As it awaits the release of Windows Vista, Microsoft on Thursday posted a second quarter that saw sharply lower earnings for a period marked by continued growth in its entertainment division and little progress in its efforts to catch up with Google on the online search front.
For the quarter that ended in December, the company said revenue was a record US$12.54 billion, up 6 percent over a year ago. Net income was $2.63 billion, 28 percent lower than income reported at the end of 2005.
That drop was due mainly to the deferral of $1.64 billion of revenue and $1.13 billion of net income to the upcoming third quarter.
Those deferrals reflect Microsoft’s coupon program, which gives consumers who purchased new PCs in the holiday season a free upgrade to Windows Vista and Office 2007 when they becomes available in the next two weeks.
Still, the results managed to edge past most analysts’ forecasts. Microsoft shares got a modest boost from the results, with shares up about 1 percent in morning trading Friday to $30.76.
The results “exceeded our expectations across the board, with revenue growth at or above our high end guidance for all divisions,” said chief financial officer Chris Liddell, adding that “healthy PC and server markets” and “broad-based business and consumer demand for Microsoft offerings” drove sales growth.

-- Work order A --
In the article on Microsoft's quarterly results, what net income did the company report for the quarter that ended in December?
-- Work order B --
Write the next part of the article on Microsoft's quarterly results, starting after its last sentence.
The lines are not needed for this work.

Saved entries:
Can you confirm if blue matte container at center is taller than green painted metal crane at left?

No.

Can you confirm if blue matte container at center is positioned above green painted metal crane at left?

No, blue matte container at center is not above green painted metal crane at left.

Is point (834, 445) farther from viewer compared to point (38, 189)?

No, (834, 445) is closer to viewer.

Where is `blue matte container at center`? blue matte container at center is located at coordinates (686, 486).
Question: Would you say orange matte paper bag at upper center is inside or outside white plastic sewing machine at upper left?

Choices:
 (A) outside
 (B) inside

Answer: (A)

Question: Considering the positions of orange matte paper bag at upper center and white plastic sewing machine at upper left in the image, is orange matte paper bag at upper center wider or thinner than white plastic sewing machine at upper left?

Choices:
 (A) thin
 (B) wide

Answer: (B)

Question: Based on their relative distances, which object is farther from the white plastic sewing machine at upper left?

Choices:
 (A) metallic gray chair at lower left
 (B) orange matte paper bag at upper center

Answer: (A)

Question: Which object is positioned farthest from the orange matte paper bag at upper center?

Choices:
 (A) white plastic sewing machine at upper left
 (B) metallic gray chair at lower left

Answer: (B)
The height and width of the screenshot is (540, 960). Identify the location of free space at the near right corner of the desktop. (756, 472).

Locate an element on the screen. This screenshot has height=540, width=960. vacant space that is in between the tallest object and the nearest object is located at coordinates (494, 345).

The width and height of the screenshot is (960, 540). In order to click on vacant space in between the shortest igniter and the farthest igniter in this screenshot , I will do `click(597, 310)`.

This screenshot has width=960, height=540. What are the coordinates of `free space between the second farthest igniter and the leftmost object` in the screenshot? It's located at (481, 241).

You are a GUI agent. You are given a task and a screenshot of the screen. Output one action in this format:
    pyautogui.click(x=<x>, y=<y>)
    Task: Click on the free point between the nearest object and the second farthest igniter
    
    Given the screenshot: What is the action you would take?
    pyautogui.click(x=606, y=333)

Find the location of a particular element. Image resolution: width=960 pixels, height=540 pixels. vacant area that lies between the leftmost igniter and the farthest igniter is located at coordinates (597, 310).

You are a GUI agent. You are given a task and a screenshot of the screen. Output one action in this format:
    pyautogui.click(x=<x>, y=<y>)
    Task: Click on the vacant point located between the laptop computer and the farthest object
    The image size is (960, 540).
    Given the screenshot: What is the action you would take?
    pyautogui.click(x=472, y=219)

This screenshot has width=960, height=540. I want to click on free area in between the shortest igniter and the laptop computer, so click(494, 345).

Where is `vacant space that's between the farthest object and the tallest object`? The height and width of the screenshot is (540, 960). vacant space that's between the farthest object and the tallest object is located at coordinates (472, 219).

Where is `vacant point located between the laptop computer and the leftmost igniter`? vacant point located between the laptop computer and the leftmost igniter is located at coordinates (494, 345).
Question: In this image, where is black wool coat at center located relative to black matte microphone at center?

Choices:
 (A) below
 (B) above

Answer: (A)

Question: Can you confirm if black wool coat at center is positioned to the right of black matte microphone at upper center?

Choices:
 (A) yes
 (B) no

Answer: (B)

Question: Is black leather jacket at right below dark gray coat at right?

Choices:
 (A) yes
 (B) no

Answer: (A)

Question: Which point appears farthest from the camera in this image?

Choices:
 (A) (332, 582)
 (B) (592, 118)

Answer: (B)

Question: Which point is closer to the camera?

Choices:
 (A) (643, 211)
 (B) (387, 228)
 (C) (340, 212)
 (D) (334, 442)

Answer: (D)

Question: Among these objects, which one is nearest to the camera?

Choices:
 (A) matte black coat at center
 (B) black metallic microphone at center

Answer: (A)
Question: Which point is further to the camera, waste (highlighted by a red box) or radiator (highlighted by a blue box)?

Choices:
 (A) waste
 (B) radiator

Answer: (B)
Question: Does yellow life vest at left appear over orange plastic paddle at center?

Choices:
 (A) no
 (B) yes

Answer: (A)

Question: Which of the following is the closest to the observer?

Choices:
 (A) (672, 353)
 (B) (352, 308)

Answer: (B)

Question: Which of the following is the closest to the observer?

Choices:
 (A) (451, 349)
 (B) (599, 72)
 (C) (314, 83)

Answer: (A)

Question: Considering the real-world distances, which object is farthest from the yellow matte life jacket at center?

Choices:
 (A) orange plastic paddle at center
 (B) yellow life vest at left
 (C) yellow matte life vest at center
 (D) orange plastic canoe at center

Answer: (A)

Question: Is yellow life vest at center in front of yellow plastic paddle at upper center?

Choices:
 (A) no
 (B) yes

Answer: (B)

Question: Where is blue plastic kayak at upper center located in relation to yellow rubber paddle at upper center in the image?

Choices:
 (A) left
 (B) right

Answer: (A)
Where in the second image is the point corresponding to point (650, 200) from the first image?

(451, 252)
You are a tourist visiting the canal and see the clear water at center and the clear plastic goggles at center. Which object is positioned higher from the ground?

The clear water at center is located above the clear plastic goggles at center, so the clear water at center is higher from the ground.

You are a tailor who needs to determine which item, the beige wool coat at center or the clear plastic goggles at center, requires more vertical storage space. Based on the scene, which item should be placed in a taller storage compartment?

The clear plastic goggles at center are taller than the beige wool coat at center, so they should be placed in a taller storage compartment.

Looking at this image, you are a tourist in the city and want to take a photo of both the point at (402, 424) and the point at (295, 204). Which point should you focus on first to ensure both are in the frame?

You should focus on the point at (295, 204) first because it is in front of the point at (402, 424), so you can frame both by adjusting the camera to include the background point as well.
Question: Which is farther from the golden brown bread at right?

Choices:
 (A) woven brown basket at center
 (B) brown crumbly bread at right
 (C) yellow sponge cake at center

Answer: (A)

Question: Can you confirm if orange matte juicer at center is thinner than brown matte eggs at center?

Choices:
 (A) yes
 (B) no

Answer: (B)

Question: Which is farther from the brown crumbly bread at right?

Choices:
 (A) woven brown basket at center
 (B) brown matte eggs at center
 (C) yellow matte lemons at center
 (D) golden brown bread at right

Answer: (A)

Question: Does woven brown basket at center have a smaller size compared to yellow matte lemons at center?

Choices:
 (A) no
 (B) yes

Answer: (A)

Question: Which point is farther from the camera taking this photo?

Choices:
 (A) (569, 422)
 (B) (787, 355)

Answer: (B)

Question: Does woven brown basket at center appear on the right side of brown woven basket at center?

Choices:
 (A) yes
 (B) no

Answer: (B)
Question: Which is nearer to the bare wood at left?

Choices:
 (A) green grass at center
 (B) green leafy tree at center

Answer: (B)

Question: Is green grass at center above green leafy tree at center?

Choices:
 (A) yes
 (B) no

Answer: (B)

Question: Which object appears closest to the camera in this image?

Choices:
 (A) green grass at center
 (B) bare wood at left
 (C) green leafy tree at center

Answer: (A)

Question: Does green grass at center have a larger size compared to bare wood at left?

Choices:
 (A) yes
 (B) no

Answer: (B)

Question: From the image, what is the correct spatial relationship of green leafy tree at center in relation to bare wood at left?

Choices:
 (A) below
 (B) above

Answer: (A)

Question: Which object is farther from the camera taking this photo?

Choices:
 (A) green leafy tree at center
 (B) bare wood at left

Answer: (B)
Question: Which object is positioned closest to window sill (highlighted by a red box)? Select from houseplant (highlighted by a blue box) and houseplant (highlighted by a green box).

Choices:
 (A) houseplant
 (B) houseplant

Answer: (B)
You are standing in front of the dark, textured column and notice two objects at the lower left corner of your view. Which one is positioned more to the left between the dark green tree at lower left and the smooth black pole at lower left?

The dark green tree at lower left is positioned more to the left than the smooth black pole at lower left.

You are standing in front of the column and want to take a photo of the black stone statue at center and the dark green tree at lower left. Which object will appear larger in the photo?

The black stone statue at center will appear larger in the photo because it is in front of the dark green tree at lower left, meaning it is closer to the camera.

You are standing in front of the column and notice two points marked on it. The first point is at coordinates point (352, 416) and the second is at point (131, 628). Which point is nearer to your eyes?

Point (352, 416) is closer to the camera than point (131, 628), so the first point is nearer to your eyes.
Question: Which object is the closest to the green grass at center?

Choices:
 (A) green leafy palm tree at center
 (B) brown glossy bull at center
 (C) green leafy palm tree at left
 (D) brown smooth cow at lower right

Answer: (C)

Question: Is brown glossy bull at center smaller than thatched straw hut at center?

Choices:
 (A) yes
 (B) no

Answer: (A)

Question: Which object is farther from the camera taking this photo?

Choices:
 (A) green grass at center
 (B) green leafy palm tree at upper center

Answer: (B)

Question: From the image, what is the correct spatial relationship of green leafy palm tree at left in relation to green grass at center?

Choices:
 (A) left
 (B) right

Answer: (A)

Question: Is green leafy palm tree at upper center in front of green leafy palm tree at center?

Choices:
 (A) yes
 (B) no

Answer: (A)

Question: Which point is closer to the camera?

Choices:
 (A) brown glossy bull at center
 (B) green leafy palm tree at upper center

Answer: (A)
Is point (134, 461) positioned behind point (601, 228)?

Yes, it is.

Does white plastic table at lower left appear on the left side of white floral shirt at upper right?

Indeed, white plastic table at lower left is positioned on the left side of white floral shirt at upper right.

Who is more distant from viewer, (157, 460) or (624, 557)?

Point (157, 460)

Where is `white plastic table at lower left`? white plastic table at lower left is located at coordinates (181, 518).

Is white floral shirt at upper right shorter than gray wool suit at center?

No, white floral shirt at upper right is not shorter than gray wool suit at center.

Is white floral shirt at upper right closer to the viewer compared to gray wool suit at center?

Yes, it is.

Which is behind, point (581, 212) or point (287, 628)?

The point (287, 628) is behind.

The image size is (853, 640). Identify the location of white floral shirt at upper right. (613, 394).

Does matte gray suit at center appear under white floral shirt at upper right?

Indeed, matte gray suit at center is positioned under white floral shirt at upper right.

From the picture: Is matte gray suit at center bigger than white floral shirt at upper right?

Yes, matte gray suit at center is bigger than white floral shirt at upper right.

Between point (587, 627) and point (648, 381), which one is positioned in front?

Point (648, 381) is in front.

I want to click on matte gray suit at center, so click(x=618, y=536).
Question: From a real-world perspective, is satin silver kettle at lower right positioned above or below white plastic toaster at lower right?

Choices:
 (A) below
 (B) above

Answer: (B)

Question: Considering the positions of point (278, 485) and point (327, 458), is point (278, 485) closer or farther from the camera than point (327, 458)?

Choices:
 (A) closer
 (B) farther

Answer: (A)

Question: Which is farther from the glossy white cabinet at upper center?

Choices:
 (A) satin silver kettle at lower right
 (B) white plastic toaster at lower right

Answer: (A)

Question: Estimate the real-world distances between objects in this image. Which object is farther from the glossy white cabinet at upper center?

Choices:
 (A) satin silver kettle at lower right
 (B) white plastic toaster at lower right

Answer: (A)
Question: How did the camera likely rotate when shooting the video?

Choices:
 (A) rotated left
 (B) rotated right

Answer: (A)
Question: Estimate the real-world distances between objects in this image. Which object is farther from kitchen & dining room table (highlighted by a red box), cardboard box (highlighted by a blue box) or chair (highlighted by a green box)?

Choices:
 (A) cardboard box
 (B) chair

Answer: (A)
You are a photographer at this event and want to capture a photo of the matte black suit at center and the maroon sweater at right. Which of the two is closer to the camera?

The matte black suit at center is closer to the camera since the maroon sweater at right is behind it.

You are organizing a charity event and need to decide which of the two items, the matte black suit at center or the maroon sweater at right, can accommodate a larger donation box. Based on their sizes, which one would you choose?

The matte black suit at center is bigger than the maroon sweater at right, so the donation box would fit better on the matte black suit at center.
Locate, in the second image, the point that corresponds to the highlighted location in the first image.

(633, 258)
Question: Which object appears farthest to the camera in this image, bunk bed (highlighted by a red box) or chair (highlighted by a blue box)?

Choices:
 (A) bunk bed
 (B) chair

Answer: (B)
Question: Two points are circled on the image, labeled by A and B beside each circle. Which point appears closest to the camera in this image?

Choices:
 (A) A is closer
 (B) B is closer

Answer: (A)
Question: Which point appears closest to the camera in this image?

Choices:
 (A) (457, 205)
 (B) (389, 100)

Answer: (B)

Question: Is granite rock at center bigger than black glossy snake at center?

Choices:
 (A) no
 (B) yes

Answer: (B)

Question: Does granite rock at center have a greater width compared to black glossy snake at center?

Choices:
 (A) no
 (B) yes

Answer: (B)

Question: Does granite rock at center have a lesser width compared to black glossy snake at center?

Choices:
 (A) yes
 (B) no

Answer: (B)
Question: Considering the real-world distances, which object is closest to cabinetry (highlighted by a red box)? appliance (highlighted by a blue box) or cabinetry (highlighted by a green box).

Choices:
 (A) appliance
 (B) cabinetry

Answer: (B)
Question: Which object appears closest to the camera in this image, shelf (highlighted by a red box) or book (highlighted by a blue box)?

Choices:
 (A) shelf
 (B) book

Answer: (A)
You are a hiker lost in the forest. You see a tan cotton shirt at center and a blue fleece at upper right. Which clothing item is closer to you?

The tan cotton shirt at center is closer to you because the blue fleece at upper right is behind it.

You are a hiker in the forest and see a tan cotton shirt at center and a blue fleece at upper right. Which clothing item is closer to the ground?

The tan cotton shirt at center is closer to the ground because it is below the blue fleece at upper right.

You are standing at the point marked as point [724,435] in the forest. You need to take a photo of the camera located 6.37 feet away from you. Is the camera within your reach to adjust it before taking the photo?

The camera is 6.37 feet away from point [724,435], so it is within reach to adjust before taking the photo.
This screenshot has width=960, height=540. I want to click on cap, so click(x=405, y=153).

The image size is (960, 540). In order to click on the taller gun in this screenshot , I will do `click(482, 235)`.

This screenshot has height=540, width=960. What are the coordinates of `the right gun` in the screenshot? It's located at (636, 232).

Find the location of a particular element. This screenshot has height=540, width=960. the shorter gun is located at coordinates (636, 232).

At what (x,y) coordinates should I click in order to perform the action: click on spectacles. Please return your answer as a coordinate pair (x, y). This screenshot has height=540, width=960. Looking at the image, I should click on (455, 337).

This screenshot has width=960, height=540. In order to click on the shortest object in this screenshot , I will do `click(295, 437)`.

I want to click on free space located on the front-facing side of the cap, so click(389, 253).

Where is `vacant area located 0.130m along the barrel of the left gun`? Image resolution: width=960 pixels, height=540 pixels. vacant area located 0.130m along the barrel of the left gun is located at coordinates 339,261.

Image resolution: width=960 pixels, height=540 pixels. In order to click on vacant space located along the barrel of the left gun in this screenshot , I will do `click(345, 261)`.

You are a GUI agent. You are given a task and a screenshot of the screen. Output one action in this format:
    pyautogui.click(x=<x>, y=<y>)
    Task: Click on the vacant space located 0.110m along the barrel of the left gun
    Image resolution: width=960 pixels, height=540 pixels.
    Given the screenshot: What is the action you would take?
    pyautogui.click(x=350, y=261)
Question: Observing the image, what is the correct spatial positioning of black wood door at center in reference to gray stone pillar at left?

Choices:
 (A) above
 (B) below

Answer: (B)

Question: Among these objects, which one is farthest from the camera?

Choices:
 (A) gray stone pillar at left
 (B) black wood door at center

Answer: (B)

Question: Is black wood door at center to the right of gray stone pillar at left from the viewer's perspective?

-- Task result A --
$2.63 billion

-- Task result B --
Microsoft said it saw a 30 percent jump in revenue from its SQL Server software line for enterprises.
It also kept its forecast in line with earlier projections, though some analysts were quick to point out a reduction in the estimates for total Xbox sales for the current fiscal year. Microsoft now says it will sell around 12 million of the gaming consoles by the end of June, down form an earlier forecast of between 13 million to 15 million.
Microsoft’s entertainment unit, which sells both the Xbox gaming console and the Zune digital music player released late in the year, showed strong growth, with 75 percent year-over-year revenue expansion.
However, the unit continued to be a money loser, with a net loss of $289 million, up just slightly from the year before.
Little information was given on how well the Zune fared in the quarter.
If Microsoft’s entertainment unit is growing rapidly, online services put up a much more sluggish performance. Revenue in that unit grew by 5 percent, but the division turned in a loss of $155 million, compared with a modest profit a year ago.
In fact, Microsoft’s search engines appear to be losing market share. Data released this week from comScore Networks found that Microsoft sites captured 10.5 percent of the 6.7 billion searches conducted in December, down from 11 percent the month before. Market power Google, meanwhile, saw its share of searches grow from 46 to 47 percent.
Liddell noted that revenue per search appeared to be on track to remain at current levels and reiterated Microsoft’s claim of taking a “long-term view” of the search opportunity. Microsoft has said it would take several years before it would become a more formidable rival to Google.
Microsoft said that it expected to see 3 to 8 percent growth in revenue from its Internet services division.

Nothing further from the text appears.